Republik Tidak Akan Gaduh Kalau Presiden Paham Keadaan
Jakarta, FNN – Kegaduhan tak hanya terjadi di masyarakat akibat melambungnya semua harga kebutuhan pokok yang tidak terkira. Menko Marives Luhut Binsar Pandjaitan dan Komisaris Pertamina, Basuki Tjahaja Purnama (Ahok) juga terlibat kegaduhan berkaitan dengan kenaikan pertalite harga LPG 3 kg.
Sebelumnya Luhut, memberi sinyal akan adanya kenaikan bahan bakar minyak (BBM) jenis pertalite menyusul kenaikan harga pertamax. Bukan saja pertalite, kenaikan pada gas LPG 3 kilogram juga akan menyusul.
“Over all, yang akan terjadi itu Pertamax, Pertalite, Premium belum, gas yang 3 kilo itu (ada kenaikan) bertahap,” ujar Luhut di Bekasi, Jumat 1 April 2022.
Sementara Ahok membantah Luhut Binsar Pandjaitan. Ahok menegaskan hingga saat ini belum ada rencana untuk menaikkan bahan bakar minyak jenis pertalite dan LPG 3 kilogram. “Belum ada (wacana menaikan pertalite dan LPG 3 Kg),” tegasnya, Minggu, 4 April 2022.

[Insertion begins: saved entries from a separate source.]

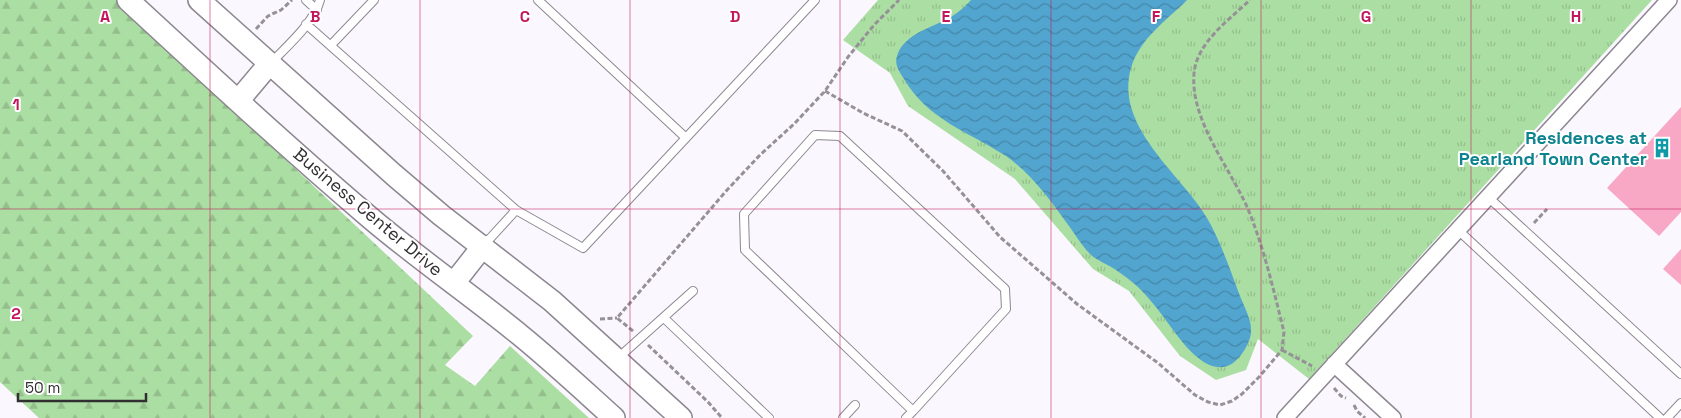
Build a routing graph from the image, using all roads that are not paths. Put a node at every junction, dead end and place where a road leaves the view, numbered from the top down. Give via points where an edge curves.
1 (128, 0) edge
2 (199, 0) edge
3 (306, 0) edge
4 (320, 0) edge
5 (374, 0) edge
6 (538, 0) edge
7 (816, 0) edge
8 (1669, 0) edge
9 (317, 10) junction
10 (306, 24) junction
11 (331, 45) junction
12 (270, 63) junction
13 (238, 101) junction
14 (686, 138) junction
15 (1488, 197) junction
16 (516, 210) junction
17 (1458, 230) junction
18 (483, 246) junction
19 (454, 284) junction
20 (693, 291) dead end
21 (664, 318) junction
22 (617, 358) junction
23 (1334, 364) junction
24 (1681, 374) edge
25 (1681, 403) edge
26 (855, 405) dead end
27 (913, 411) junction
28 (614, 418) edge
29 (681, 418) edge
30 (769, 418) edge
31 (843, 418) edge
32 (906, 418) edge
33 (1284, 418) edge
34 (1393, 418) edge
35 (1660, 418) edge
36 (1666, 418) edge

1 - 13 street, Business Center Drive
2 - 12 street
3 - 9 lane
4 - 9 lane
5 - 11 lane
6 - 14 lane
7 - 14 lane
8 - 15 street
9 - 10 lane
10 - 11 lane
10 - 12 lane
11 - 16 lane
12 - 13 street
12 - 18 street via 394,175
13 - 19 street, Business Center Drive via 367,216
14 - 16 lane via 582,248
15 - 17 street
15 - 24 lane
16 - 18 lane
17 - 23 street
17 - 35 lane
18 - 19 street
18 - 22 street
19 - 28 street, Business Center Drive via 521,336
20 - 21 lane
21 - 22 lane
21 - 30 lane
22 - 29 street
23 - 33 street
23 - 34 street
25 - 36 lane
26 - 31 lane
27 - 27 lane via 1006,309 1005,289 840,136 815,135 744,214 745,250
27 - 32 lane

Menanggapi bantah-membantah dua tokoh pujaan Jokowi, pengamat politik Rocky Gerung menyebut bahwa hal itu terjadi karena Presiden tidak memahami keadaan.

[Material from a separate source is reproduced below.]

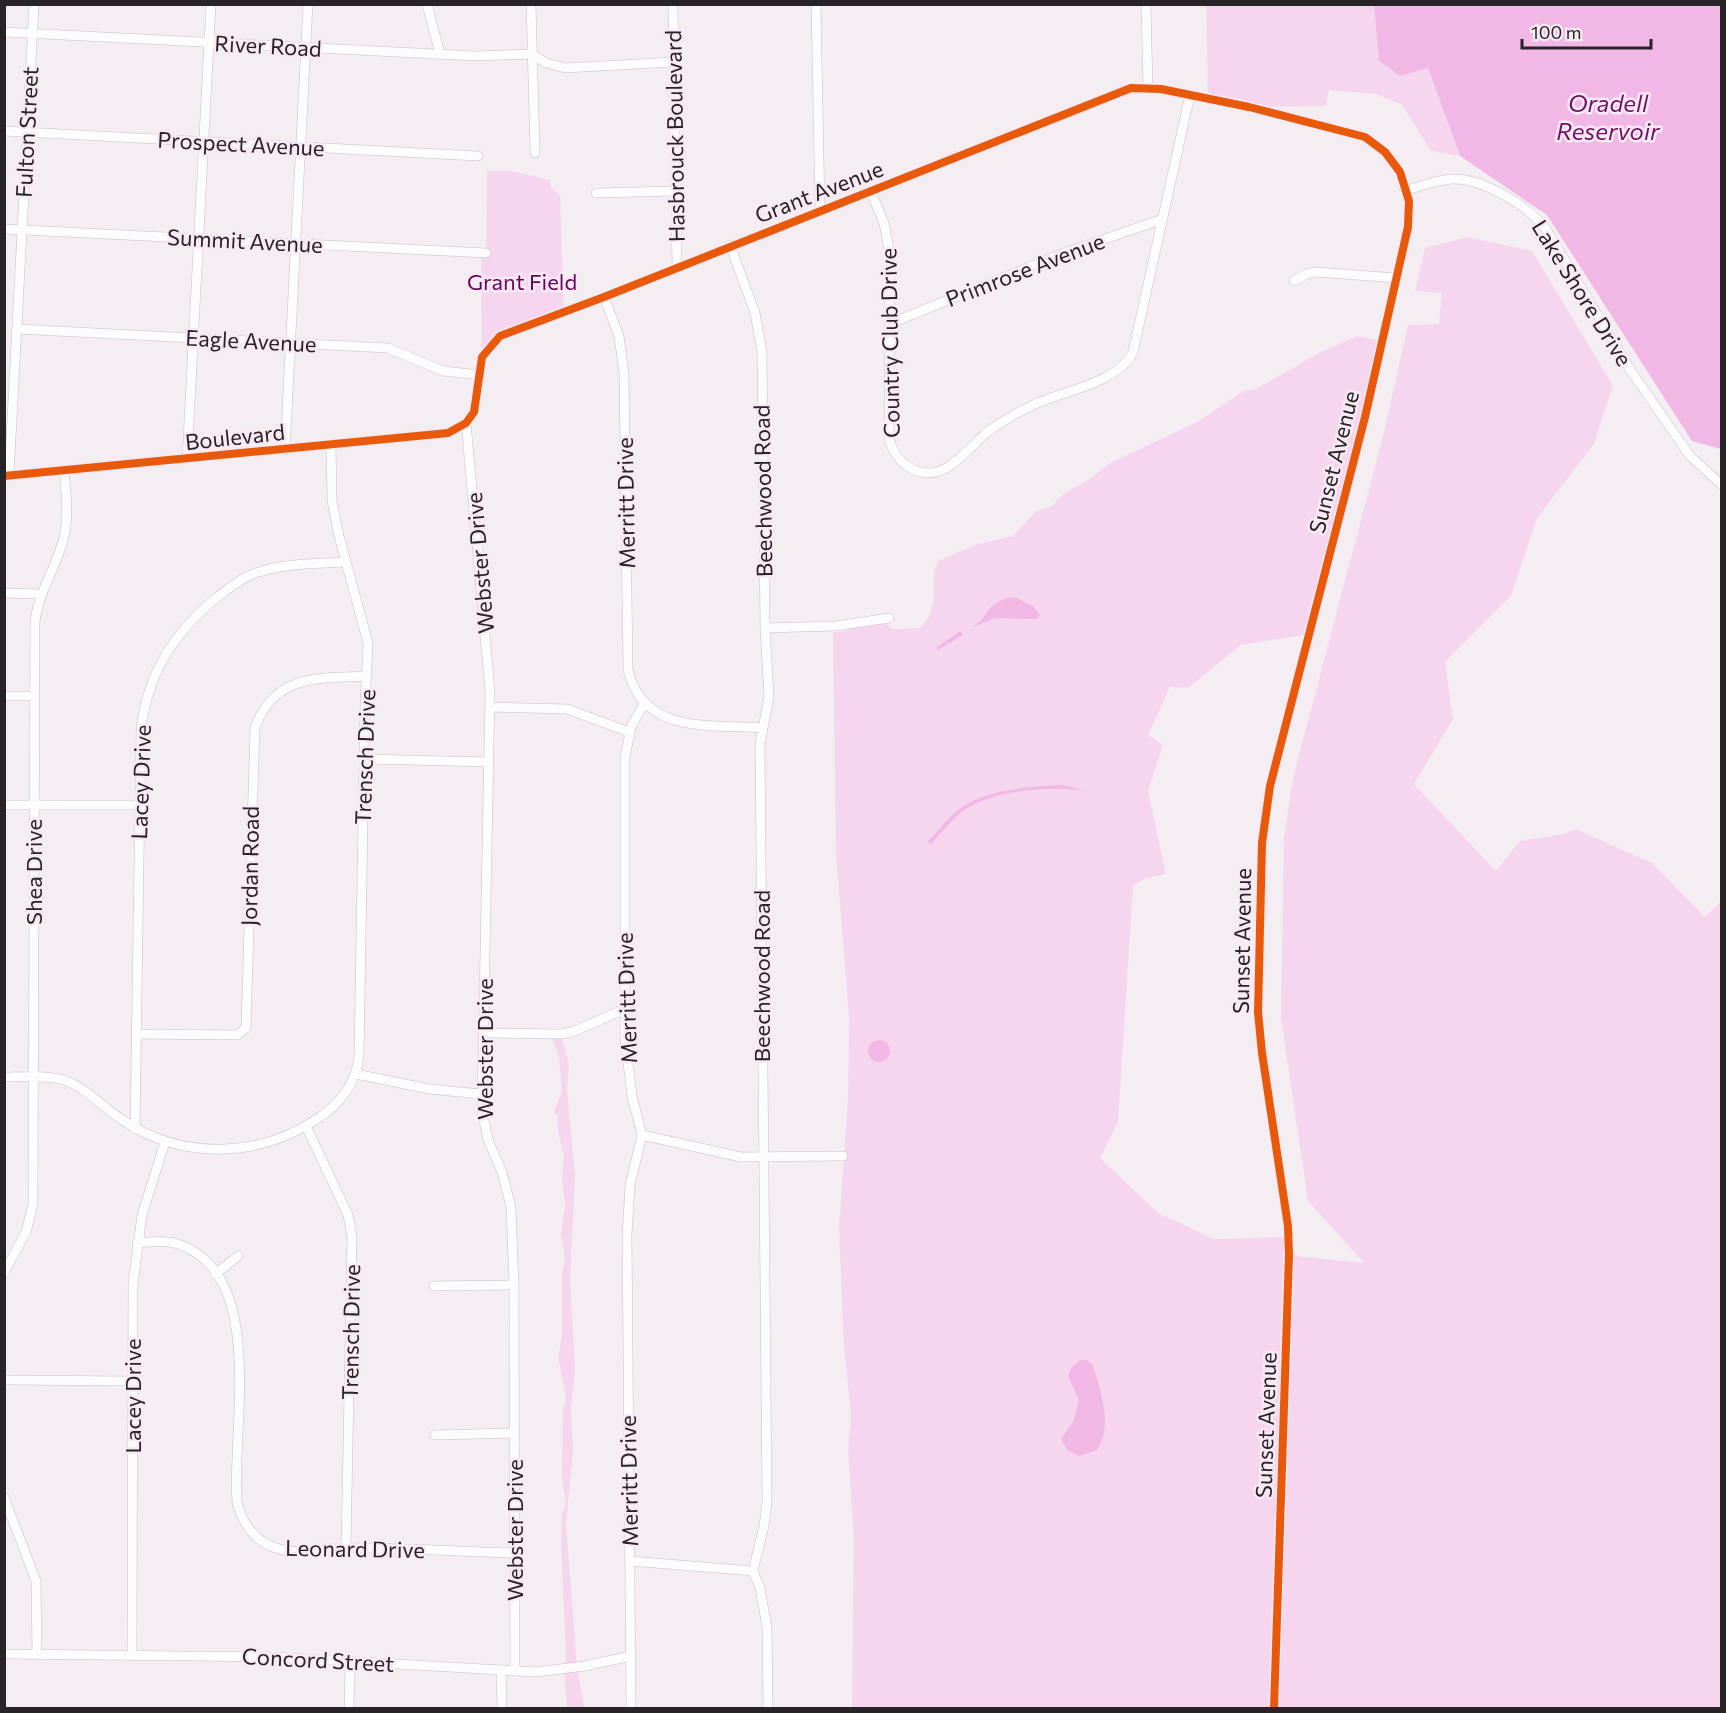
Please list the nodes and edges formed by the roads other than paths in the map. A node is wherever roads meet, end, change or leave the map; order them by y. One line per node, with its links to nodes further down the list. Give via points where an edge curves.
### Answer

“Memang itu bahayanya kalau presiden enggak ngerti keadaan. Jadi ini terjadi karena presiden nggak ngerti keadaan. Dia mau pilih siapa, mau pro Ahok yang sahabat dekatnya yang tahu rahasia Ahok dan Ahok tahu rahasia Jokowi. Demikian juga Luhut yang tahu rahasia Jokowi, dan Jokowi juga tahu rahasia Luhut,” kata Rocky kepada wartawan FNN Hersubeno Arief dalam kanal YouTube Rocky Gerung Official, Selasa, 05 April 2022.

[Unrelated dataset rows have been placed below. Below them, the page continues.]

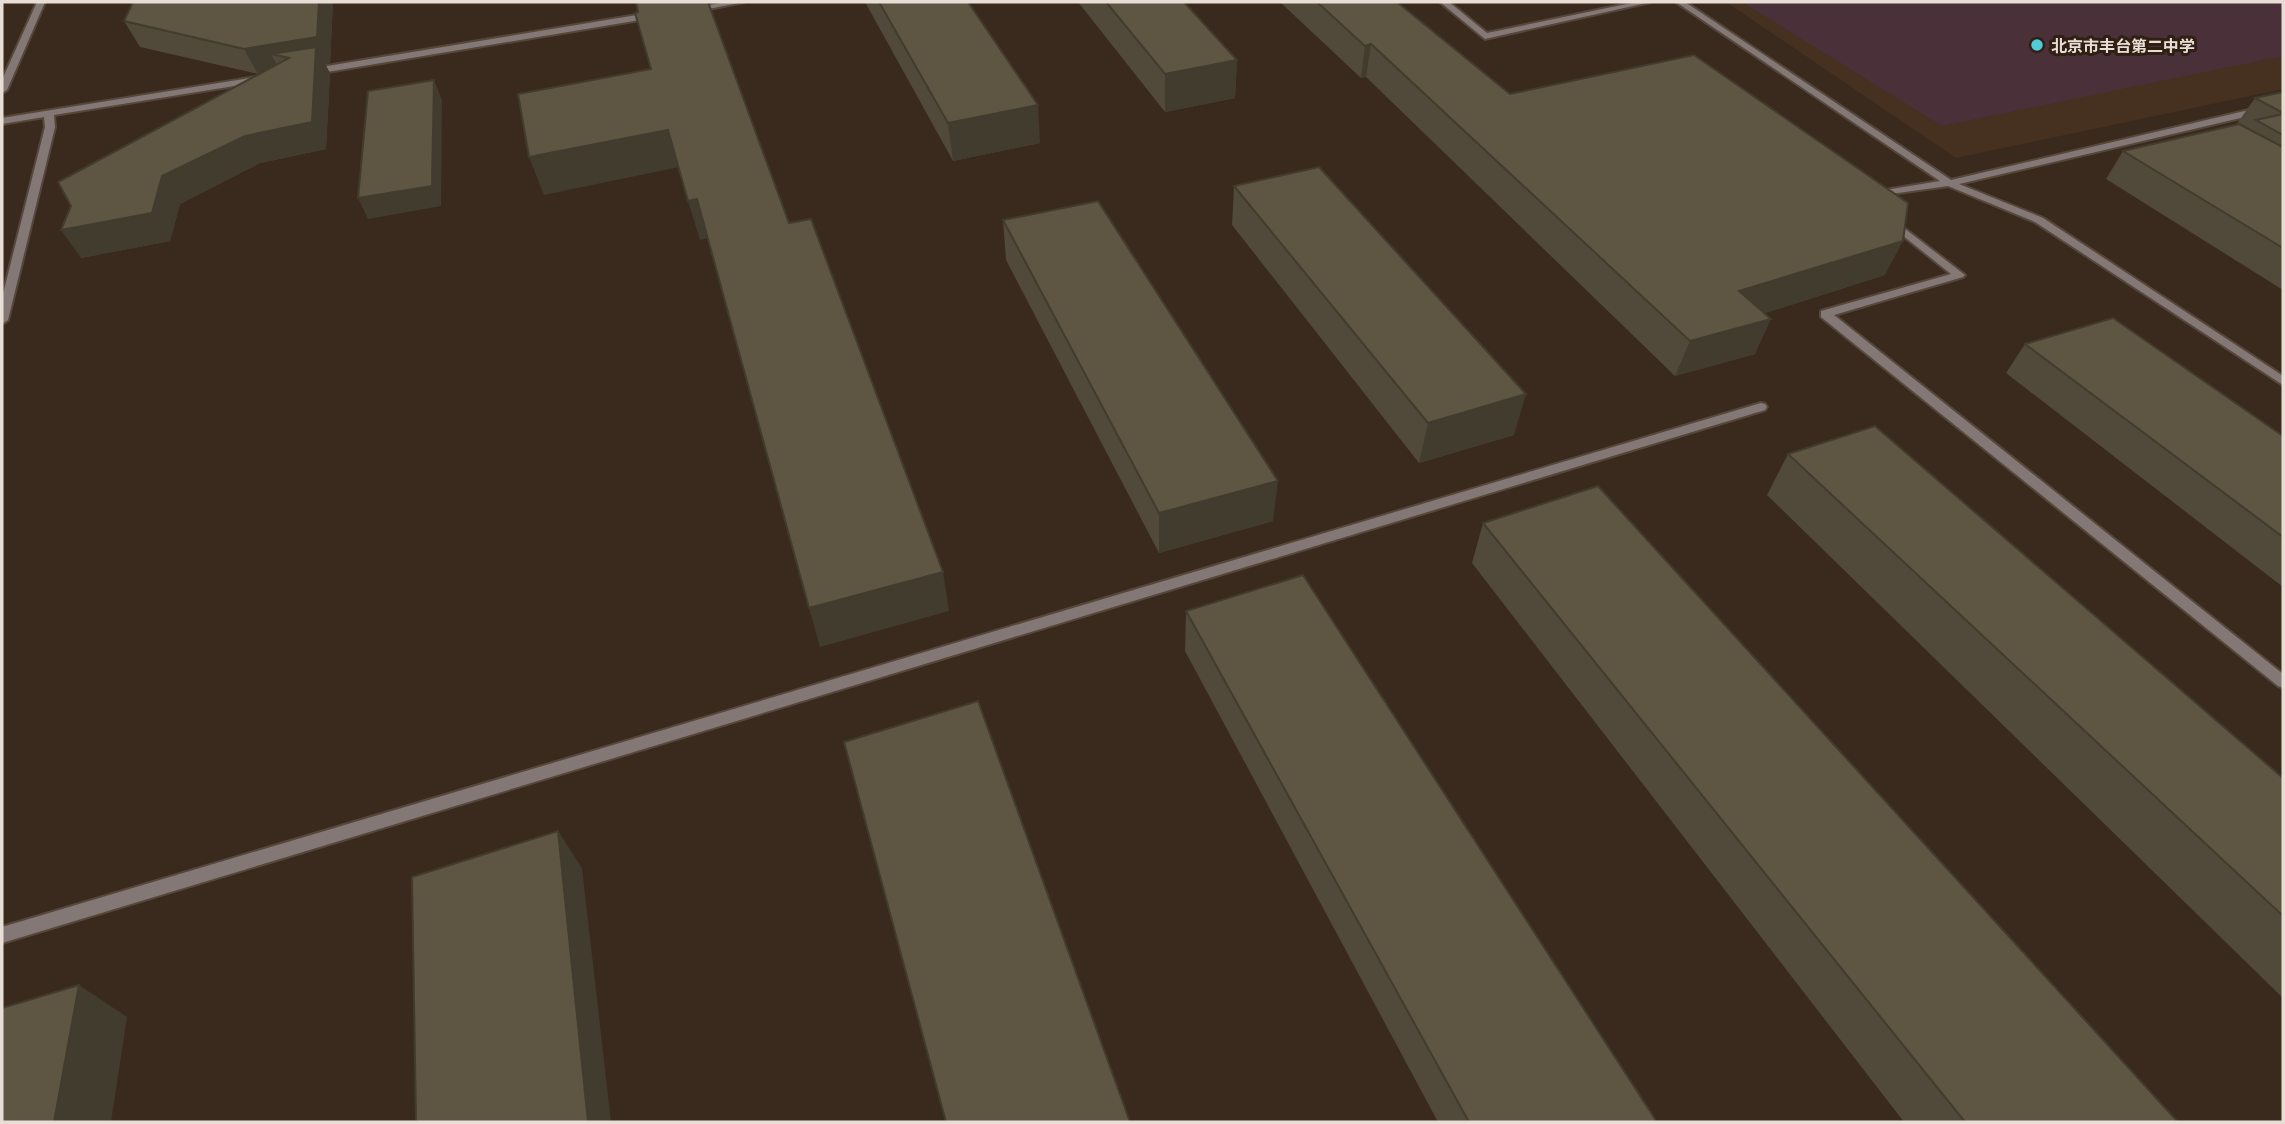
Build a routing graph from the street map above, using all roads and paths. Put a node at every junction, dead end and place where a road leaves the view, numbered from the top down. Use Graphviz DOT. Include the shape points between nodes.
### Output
graph roads {
  1 [pos="41,2"];
  2 [pos="740,2"];
  3 [pos="1444,2"];
  4 [pos="1647,2"];
  5 [pos="1680,2"];
  6 [pos="684,11"];
  7 [pos="671,13"];
  8 [pos="298,73"];
  9 [pos="270,78"];
  10 [pos="2,90"];
  11 [pos="2283,105"];
  12 [pos="49,114"];
  13 [pos="2,121"];
  14 [pos="2190,128"];
  15 [pos="2202,135"];
  16 [pos="1950,183"];
  17 [pos="1872,205"];
  18 [pos="1882,214"];
  19 [pos="2,320"];
  20 [pos="2283,382"];
  21 [pos="1761,407"];
  22 [pos="2283,682"];
  23 [pos="2,935"];
  1 -- 10 [label="street"];
  2 -- 6 [label="street"];
  3 -- 4 [label="street" via="1485,36"];
  5 -- 16 [label="street"];
  7 -- 8 [label="street"];
  9 -- 12 [label="street"];
  11 -- 14 [label="street"];
  12 -- 13 [label="street"];
  12 -- 19 [label="street" via="50,127"];
  14 -- 15 [label="street"];
  14 -- 16 [label="street"];
  16 -- 17 [label="street" via="1861,197"];
  16 -- 20 [label="street" via="2039,220"];
  18 -- 22 [label="street" via="1959,275 1825,314"];
  21 -- 23 [label="street"];
}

Begitu juga Sri Mulyani, membuat Jokowi bingung. Ia tidak bisa menentukan siapa yang mau didengar, apakah keterangan Ahok yang minta supaya disubsidi diam-diam dan harga naik atau Pak Luhut yang meminta harga eceran tertingginya dihilangkan supaya berlaku sistem pasar.
Menurut Rocky, semua ini bisa diterangkan dan tidak akan berisik, kalau presiden punya otak yang cukup untuk memahami keadaan. “Presidennya bukan Jokowi sebagai persona, tapi presiden kan harus punya otak yang kita sebut sebagai kemampuan berpikir konseptual,” tegasnya.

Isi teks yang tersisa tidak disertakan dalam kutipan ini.